SB20250520113 - Multiple vulnerabilities in Dell PowerStore X
Published: May 20, 2025
Breakdown by Severity
- Low
- Medium
- High
- Critical
Description
This security bulletin contains information about 8 secuirty vulnerabilities.
1) Overly permissive cross-domain whitelist (CVE-ID: CVE-2022-1996)
The vulnerability allows a remote attacker to bypass the CORS protection mechanism.
The vulnerability exists due to incorrect processing of the "Origin" HTTP header that is supplied within HTTP request. A remote attacker can supply arbitrary value via the "Origin" HTTP header, bypass implemented CORS protection mechanism and perform cross-site scripting attacks against the vulnerable application.
2) Code Injection (CVE-ID: CVE-2022-42889)
The vulnerability allows a remote attacker to execute arbitrary code on the target system.
The vulnerability exists due to an insecure variable interpolation when processing untrusted input. A remote attacker can send a specially crafted input and execute arbitrary code on the target system.
Successful exploitation of this vulnerability may result in complete compromise of vulnerable system.
Note, the vulnerability was dubbed Text4shell.
3) SQL injection (CVE-ID: CVE-2022-29155)
The vulnerability allows a remote attacker to execute arbitrary SQL queries in database.
The vulnerability exists due to insufficient sanitization of user-supplied data in the experimental back-sql backend to slapd during an LDAP search operation when the search filter is processed. A remote attacker can send a specially crafted request to the affected application and execute arbitrary SQL commands within the application database.
Successful exploitation of this vulnerability may allow a remote attacker to read, delete, modify data in database and gain complete control over the affected application.
4) Improper access control (CVE-ID: CVE-2018-1000805)
The vulnerability allows a remote attacker to execute arbitrary code on the target system.
The vulnerability exists due to improper access control in SSH server. A remote unauthenticated attacker can bypass access controls via unspecified vectors and execute arbitrary code.
Successful exploitation of this vulnerability may result in complete compromise of vulnerable system.
5) Race condition (CVE-ID: CVE-2022-24302)
The vulnerability allows a local user to gain access to sensitive information.
The vulnerability exists due to a race condition in the write_private_key_file() function between creation and chmod operations. A local user can exploit the race and gain unauthorized access to sensitive information.
6) XML External Entity injection (CVE-ID: CVE-2019-13990)
The vulnerability allows a remote attacker to conduct an XML External Entity (XXE) attack on a targeted system.

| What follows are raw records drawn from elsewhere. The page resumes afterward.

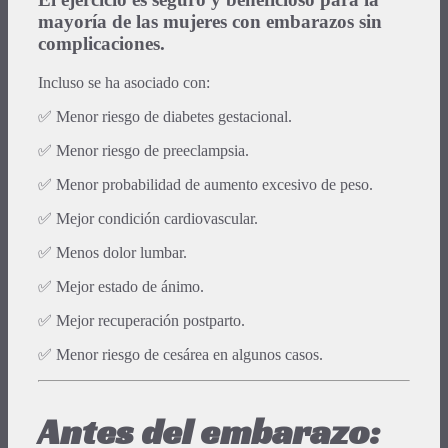
mayoría de las mujeres con embarazos sin
complicaciones.
Incluso se ha asociado con:
✅ Menor riesgo de diabetes gestacional.
✅ Menor riesgo de preeclampsia.
✅ Menor probabilidad de aumento excesivo de peso.
✅ Mejor condición cardiovascular.
✅ Menos dolor lumbar.
✅ Mejor estado de ánimo.
✅ Mejor recuperación postparto.
✅ Menor riesgo de cesárea en algunos casos.
Antes del embarazo:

The vulnerability exists due to insufficient validation of user-supplied XML input in the "initDocumentParser" function in the "xml/XMLSchedulingDataProcessor.java" file. A remote authenticated attacker can submit a malicious job description to the targeted system and conduct an XXE attack.

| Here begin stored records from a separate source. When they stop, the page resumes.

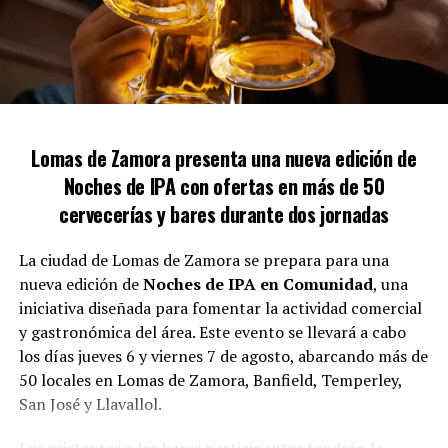
Medidas cautelares y protección
La mujer cuenta con una medida cautelar que ha sido
renovada en tres ocasiones, pero expresó su
Lomas de Zamora presenta una nueva edición de
descontento con la respuesta de las fuerzas de
Noches de IPA con ofertas en más de 50
seguridad cuando ha solicitado asistencia. «Al llamar al
911, les muestro la medida cautelar y, a pesar de ello, no
cervecerías y bares durante dos jornadas
toman las acciones necesarias, dejándome
desprotegida», criticó.
La ciudad de Lomas de Zamora se prepara para una
nueva edición de
Noches de IPA en Comunidad
, una
Gloria también cuestionó la efectividad de la aplicación
iniciativa diseñada para fomentar la actividad comercial
Alerta Lomas y mencionó que la protección asignada
y gastronómica del área. Este evento se llevará a cabo
nunca se implementó adecuadamente. A pesar de las
los días jueves 6 y viernes 7 de agosto, abarcando más de
denuncias por posibles irregularidades en la propiedad
50 locales en Lomas de Zamora, Banfield, Temperley,
del vecino, afirmó que las multas impuestas no han
San José y Llavallol.
resuelto el conflicto.
Los asistentes a los bares participantes tendrán la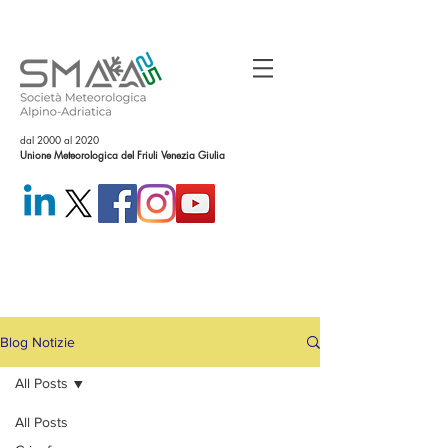
dal 2000 al 2020
Unione Meteorologica del Friuli Venezia Giulia
Blog Notizie
All Posts
All Posts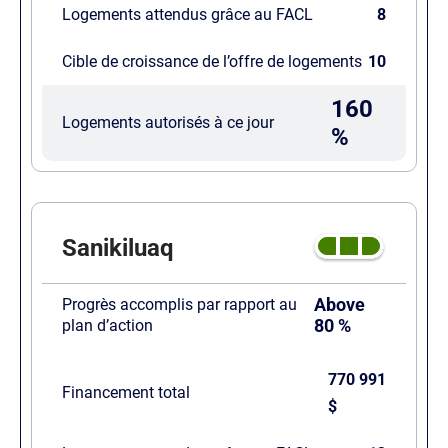
Logements attendus grâce au FACL
8
Cible de croissance de l’offre de logements
10
160
Logements autorisés à ce jour
%
Sanikiluaq
Above
Progrès accomplis par rapport au
80 %
plan d’action
770 991
Financement total
$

7) Improper access control (CVE-ID: CVE-2018-8088)
The vulnerability allows a remote unauthenticated attacker to bypass access restrictions on the target system.The weakness exists in the org.slf4j.ext.EventData class due to improper security restrictions. A remote attacker can send specially crafted input, bypass access restrictions and gain unauthorized access to perform further attacks.
8) Deserialization of Untrusted Data (CVE-ID: CVE-2022-1471)
The vulnerability allows a remote attacker to execute arbitrary code on the target system.
The vulnerability exists due to insecure input validation when processing serialized data within the SnakeYaml's Constructor() class. A remote attacker can pass specially crafted yaml content to the application and execute arbitrary code on the target system.
Successful exploitation of this vulnerability may result in complete compromise of vulnerable system.
Remediation
Install update from vendor's website.